Exercise directions: Copy out the listing below with "Instagram" substituted for "Facebook", leaving every other word unchanged. Omit the pictures from your answer.

======

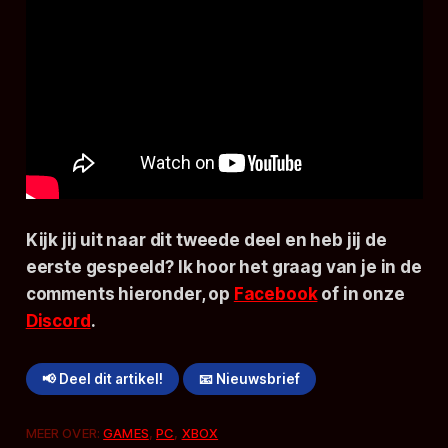
Kijk jij uit naar dit tweede deel en heb jij de
eerste gespeeld? Ik hoor het graag van je in de
comments hieronder, op
Facebook
of in onze
Discord
.
📢 Deel dit artikel!
📧 Nieuwsbrief
MEER OVER:
GAMES
,
PC
,
XBOX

======

Written response:
Kijk jij uit naar dit tweede deel en heb jij de
eerste gespeeld? Ik hoor het graag van je in de
comments hieronder, op
Instagram
of in onze
Discord
.
📢 Deel dit artikel!
📧 Nieuwsbrief
MEER OVER:
GAMES
,
PC
,
XBOX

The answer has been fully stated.